Something in Ilya snaps. “You do not get to speak about my husband that way. I do not tell him to do anything.” He mumbles something in angry Russian under his breath.
“Go back to fucking Russia, you fucking Ruski,” the man spits at Ilya.
Shane inhales sharply as he watches Ilya from the safety of the hallway. He watches his husband's shoulders rise slowly, before falling once more.
“Get off my fucking front porch. Now.”
Ilya doesn’t move. He stares at the man, daring him to speak again. Daring him to take a step closer to his home. The silence stretches. The man must have seen something dark and dangerous in Ilya’s face because he backs up, hands lifting in surrender.
The door slams shut.
Ilya doesn’t move right away. He stays there, staring through the small window of the door, watching the retreating figure of the man. He stands frozen, until he’s in his truck and driving away.
Only then does he turn to look at Shane.
“Are you okay?” he asks gently, all anger gone from his tone.
He reaches for Shane, who falls pliantly into his arms. Ilya holds him there, waits until his breathing evens out, until the tension drains from his – both of their – shoulders. His hands are at Shane’s waist, rubbing soothing circles through the faded fabric of the t-shirt.
“He made you uncomfortable,” Ilya says.
Shane nods, “Yeah,” he whispers.
Ilya’s jaw tightens. He presses a kiss to Shane’s dark hair. “I am sorry I was not here sooner.”
Shane lifts his head, “It doesn’t matter. You still came down.”
Ilya exhales, pressing his forehead against Shane’s temple. The gesture is intimate, grounding. “Still.”
There’s a pause. The house feels different now, like it’s too quiet, too exposed. Shane shifts his weight, suddenly aware of the open space, the door, the words.
Ilya notices, he always does.
He eases Shane back a step, guiding him away from the door with a large palm pressed flat against the small of his back. Slow and careful, asking permission without words in only a way he is able.
“Come,” he murmurs. “Back to the bed.”
Shane hesitates for half a second, “Il, it’s late.”
Ilya gives him a soft look, “So? We have lazy day.”
That does it.
Shane lets himself be steered, fingers curling around the waistband of what he’s pretty sure are his pants. A glance at the significantly exposed skin of Ilya’s ankles confirms these suspicions.
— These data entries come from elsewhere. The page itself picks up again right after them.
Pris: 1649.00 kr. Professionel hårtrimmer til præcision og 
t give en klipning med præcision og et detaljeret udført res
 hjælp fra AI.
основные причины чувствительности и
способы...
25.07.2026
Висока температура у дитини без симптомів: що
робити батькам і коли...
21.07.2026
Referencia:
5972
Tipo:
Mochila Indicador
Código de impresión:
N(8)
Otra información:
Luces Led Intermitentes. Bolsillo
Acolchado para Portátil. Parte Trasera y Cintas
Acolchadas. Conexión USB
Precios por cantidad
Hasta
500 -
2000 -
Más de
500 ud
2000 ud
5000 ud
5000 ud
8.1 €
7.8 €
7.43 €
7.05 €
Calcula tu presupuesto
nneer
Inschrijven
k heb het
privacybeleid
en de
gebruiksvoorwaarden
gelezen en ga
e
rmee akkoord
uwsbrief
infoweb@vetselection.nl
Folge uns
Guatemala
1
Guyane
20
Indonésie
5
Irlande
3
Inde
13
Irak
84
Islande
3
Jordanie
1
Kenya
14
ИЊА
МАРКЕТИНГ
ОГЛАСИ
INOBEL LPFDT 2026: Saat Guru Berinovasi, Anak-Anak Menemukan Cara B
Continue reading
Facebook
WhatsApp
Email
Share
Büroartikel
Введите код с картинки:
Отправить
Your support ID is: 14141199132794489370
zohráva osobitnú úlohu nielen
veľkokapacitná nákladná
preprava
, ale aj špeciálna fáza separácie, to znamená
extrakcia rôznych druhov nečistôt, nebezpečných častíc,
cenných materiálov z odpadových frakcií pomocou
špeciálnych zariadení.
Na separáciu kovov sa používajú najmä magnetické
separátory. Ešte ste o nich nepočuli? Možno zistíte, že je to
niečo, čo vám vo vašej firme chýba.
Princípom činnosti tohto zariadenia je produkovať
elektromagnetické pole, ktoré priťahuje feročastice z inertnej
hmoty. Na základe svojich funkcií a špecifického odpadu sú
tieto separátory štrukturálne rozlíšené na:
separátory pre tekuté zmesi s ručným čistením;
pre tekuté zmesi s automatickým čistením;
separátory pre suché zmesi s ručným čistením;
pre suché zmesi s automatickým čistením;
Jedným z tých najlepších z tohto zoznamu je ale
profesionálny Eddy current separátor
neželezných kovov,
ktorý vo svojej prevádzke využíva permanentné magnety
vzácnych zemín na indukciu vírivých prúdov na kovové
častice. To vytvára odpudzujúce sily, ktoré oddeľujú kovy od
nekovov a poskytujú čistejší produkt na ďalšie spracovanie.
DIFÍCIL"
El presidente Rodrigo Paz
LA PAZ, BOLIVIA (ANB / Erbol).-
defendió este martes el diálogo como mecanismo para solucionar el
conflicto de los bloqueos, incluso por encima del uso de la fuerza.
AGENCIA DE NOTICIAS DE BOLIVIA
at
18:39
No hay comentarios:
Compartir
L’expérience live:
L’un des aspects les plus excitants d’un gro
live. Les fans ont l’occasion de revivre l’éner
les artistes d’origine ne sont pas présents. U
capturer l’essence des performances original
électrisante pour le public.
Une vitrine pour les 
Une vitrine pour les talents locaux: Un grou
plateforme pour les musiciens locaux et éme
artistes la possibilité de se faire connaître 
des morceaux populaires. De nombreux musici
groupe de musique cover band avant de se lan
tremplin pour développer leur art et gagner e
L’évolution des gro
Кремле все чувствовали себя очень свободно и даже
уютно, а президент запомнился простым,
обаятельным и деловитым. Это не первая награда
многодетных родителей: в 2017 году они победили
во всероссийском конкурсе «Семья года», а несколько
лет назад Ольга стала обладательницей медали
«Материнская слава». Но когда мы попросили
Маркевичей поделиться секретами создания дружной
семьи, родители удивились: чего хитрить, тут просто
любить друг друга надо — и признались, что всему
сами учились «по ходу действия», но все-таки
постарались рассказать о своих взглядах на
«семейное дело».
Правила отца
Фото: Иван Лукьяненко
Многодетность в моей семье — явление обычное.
They ascend the stairs together, Ilya an anchor guiding Shane back to the softness of their bedroom.
It is still warm, the scent of sleep and shower and them laying thick in the air. The sheets are still rumpled from earlier, the sunlight still slotting lines and painting the room golden.
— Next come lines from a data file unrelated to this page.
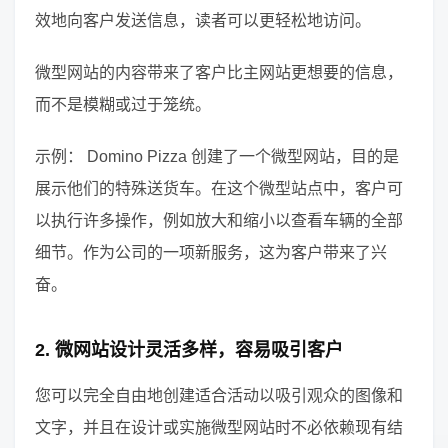
效地向客户发送信息，读者可以更轻松地访问。
微型网站的内容带来了客户比主网站更想要的信息，
而不是模糊或过于笼统。
示例： Domino Pizza 创建了一个微型网站，目的是
展示他们的特殊送货车。在这个微型站点中，客户可
以执行许多操作，例如放大和缩小以查看车辆的全部
细节。作为公司的一项新服务，这为客户带来了兴
奋。
2. 微网站设计灵活多样，容易吸引客户
您可以完全自由地创建适合活动以吸引观众的图像和
文字，并且在设计或实施微型网站时不必依赖现有结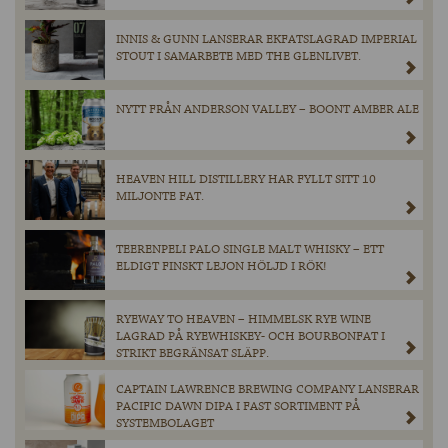
INNIS & GUNN LANSERAR EKFATSLAGRAD IMPERIAL
STOUT I SAMARBETE MED THE GLENLIVET.
NYTT FRÅN ANDERSON VALLEY – BOONT AMBER ALE
HEAVEN HILL DISTILLERY HAR FYLLT SITT 10
MILJONTE FAT.
TEERENPELI PALO SINGLE MALT WHISKY – ETT
ELDIGT FINSKT LEJON HÖLJD I RÖK!
RYEWAY TO HEAVEN – HIMMELSK RYE WINE
LAGRAD PÅ RYEWHISKEY- OCH BOURBONFAT I
STRIKT BEGRÄNSAT SLÄPP.
CAPTAIN LAWRENCE BREWING COMPANY LANSERAR
PACIFIC DAWN DIPA I FAST SORTIMENT PÅ
SYSTEMBOLAGET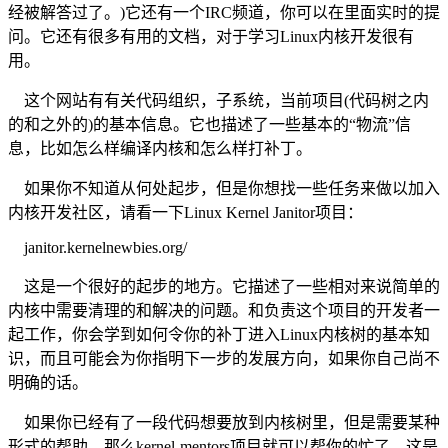
经被解答过了。)它还有一个IRC频道，你可以在里面实时的提
问。它还有很多有用的文档，对于学习Linux内核开发很有
用。
这个网站有有关代码组织，子系统，当前项目(代码树之内
的和之外的)的基本信息。它也描述了一些基本的“物流”信
息，比如怎么样编译内核和怎么样打补丁。
如果你不知道从何处起步，但是你想找一些任务来做以加入
内核开发社区，请看一下Linux Kernel Janitor项目：
janitor.kernelnewbies.org/
这是一个很好的起步的地方。它描述了一些相对来说简单的
内核中需要清理的和解决的问题。和负责这个项目的开发者一
起工作，你会学到如何令你的补丁进入Linux内核树的基本知
识，而且可能会为你指明下一步的发展方向，如果你自己尚不
明确的话。
如果你已经有了一段代码想要放到内核树里，但是需要某种
形式的帮助，那么kernel-mentors项目就可以帮你的忙了。这是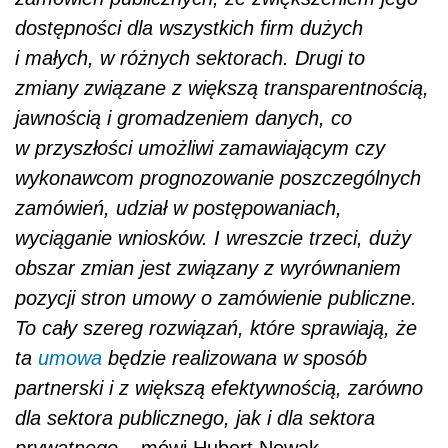
dostępności dla wszystkich firm dużych
i małych, w różnych sektorach. Drugi to
zmiany związane z większą transparentnością,
jawnością i gromadzeniem danych, co
w przyszłości umożliwi zamawiającym czy
wykonawcom prognozowanie poszczególnych
zamówień, udział w postępowaniach,
wyciąganie wniosków. I wreszcie trzeci, duży
obszar zmian jest związany z wyrównaniem
pozycji stron umowy o zamówienie publiczne.
To cały szereg rozwiązań, które sprawiają, że
ta
umowa
będzie realizowana w sposób
partnerski i z większą efektywnością, zarówno
dla sektora publicznego, jak i dla sektora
Ilya sits first, then reaches out, tugging Shane gently down with him. Shane curls in without thinking, sighing at the familiarity of Ilya’s warm body against his own. He tucks himself against Ilya’s chest, the space that was only meant for him.
Ilya wraps his arms around Shane’s body, solid and tight, his chin resting against the dark strands of Shane’s hair. “I am here,” he says lowly. “Ya tebya lyublyu.”
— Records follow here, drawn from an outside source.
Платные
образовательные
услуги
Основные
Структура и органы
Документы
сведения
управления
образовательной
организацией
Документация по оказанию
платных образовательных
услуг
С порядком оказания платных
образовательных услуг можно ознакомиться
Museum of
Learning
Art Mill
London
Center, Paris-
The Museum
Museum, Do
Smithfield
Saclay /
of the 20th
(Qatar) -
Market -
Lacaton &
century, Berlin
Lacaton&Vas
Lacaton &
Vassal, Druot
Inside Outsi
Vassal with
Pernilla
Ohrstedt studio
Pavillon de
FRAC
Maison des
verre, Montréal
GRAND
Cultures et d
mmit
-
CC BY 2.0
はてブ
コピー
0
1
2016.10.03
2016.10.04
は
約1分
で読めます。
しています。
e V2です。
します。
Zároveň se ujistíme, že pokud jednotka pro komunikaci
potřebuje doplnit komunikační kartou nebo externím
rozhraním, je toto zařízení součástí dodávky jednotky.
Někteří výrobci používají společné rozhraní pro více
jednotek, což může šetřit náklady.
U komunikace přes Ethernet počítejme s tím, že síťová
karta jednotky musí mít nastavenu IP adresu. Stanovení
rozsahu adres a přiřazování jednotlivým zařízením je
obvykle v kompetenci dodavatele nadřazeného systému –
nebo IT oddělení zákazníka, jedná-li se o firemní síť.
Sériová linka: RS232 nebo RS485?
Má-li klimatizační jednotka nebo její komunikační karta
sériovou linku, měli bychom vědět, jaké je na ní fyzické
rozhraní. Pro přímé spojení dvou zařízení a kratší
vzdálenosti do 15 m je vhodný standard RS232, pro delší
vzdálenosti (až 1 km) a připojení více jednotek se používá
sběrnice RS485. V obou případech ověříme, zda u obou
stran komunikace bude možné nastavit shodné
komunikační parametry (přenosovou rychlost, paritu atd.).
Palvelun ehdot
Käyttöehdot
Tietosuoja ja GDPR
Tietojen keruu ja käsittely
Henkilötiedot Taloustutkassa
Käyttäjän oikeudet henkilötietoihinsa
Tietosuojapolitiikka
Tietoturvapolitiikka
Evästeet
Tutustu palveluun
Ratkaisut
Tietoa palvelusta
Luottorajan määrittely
Shane exhales long and slow, shifting softly. “Il’ya,” he murmurs, in practiced Russian. “Ya tebya lyublyu.”
Ilya’s heart warms at the sound of Shane’s broken accent and precise syllables. He kisses his head once before resting his cheek softly.
They lie there like that, unhurried, the world narrowing back down to nothing but warmth and breath and the familiar weight of one body pressed against another.
Exactly where they were meant to be all along.